▸ **Exercise prompt**
All the data should be repeated exactly. Any image in it is left out.
(Dataset entries begins)
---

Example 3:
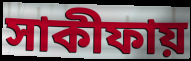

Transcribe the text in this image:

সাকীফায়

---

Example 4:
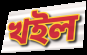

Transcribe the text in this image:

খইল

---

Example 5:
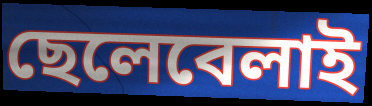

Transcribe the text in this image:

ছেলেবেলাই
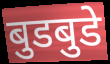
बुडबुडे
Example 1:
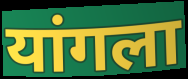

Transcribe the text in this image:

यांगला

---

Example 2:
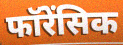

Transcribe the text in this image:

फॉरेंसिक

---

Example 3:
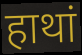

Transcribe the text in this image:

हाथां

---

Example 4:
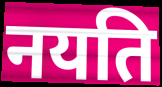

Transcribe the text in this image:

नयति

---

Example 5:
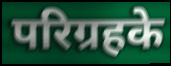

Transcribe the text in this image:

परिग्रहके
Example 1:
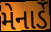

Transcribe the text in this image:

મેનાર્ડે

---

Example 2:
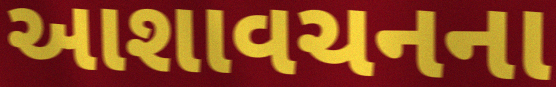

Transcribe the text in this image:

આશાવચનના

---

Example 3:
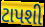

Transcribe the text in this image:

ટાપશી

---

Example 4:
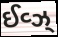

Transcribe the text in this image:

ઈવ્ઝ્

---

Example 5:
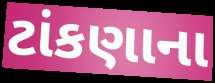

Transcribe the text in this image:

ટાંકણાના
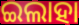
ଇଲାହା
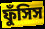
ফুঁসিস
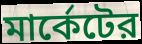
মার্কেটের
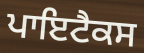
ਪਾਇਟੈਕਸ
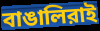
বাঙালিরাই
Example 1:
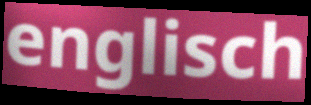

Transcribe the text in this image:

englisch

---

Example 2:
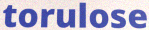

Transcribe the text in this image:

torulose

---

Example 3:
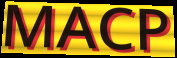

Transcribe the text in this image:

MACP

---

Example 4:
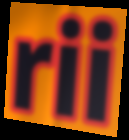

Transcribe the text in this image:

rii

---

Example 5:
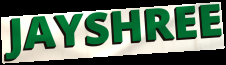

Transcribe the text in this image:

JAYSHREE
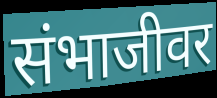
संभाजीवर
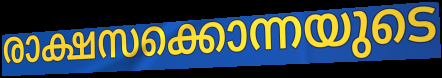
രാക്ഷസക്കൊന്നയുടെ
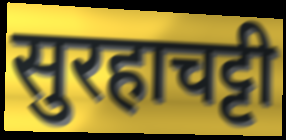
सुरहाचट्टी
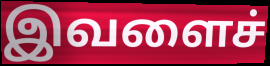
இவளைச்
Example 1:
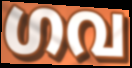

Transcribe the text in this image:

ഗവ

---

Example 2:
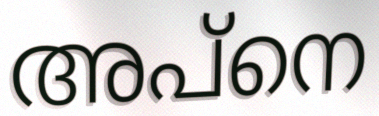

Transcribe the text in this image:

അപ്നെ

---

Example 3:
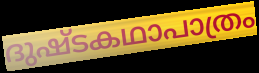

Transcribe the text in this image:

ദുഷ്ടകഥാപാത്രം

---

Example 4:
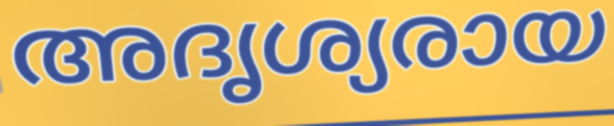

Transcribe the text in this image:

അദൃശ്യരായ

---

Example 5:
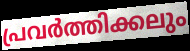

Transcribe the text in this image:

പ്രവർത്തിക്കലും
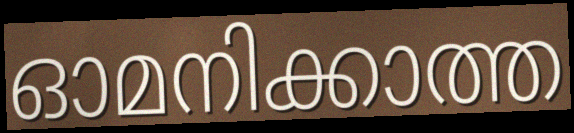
(Dataset entries ends)
▸ **Answer for this exercise**
---

Example 3:

Transcribe the text in this image:

সাকীফায়

---

Example 4:

Transcribe the text in this image:

খইল

---

Example 5:

Transcribe the text in this image:

ছেলেবেলাই
बुडबुडे
Example 1:

Transcribe the text in this image:

यांगला

---

Example 2:

Transcribe the text in this image:

फॉरेंसिक

---

Example 3:

Transcribe the text in this image:

हाथां

---

Example 4:

Transcribe the text in this image:

नयति

---

Example 5:

Transcribe the text in this image:

परिग्रहके
Example 1:

Transcribe the text in this image:

મેનાર્ડે

---

Example 2:

Transcribe the text in this image:

આશાવચનના

---

Example 3:

Transcribe the text in this image:

ટાપશી

---

Example 4:

Transcribe the text in this image:

ઈવ્ઝ્

---

Example 5:

Transcribe the text in this image:

ટાંકણાના
ଇଲାହା
ফুঁসিস
মার্কেটের
ਪਾਇਟੈਕਸ
বাঙালিরাই
Example 1:

Transcribe the text in this image:

englisch

---

Example 2:

Transcribe the text in this image:

torulose

---

Example 3:

Transcribe the text in this image:

MACP

---

Example 4:

Transcribe the text in this image:

rii

---

Example 5:

Transcribe the text in this image:

JAYSHREE
संभाजीवर
രാക്ഷസക്കൊന്നയുടെ
सुरहाचट्टी
இவளைச்
Example 1:

Transcribe the text in this image:

ഗവ

---

Example 2:

Transcribe the text in this image:

അപ്നെ

---

Example 3:

Transcribe the text in this image:

ദുഷ്ടകഥാപാത്രം

---

Example 4:

Transcribe the text in this image:

അദൃശ്യരായ

---

Example 5:

Transcribe the text in this image:

പ്രവർത്തിക്കലും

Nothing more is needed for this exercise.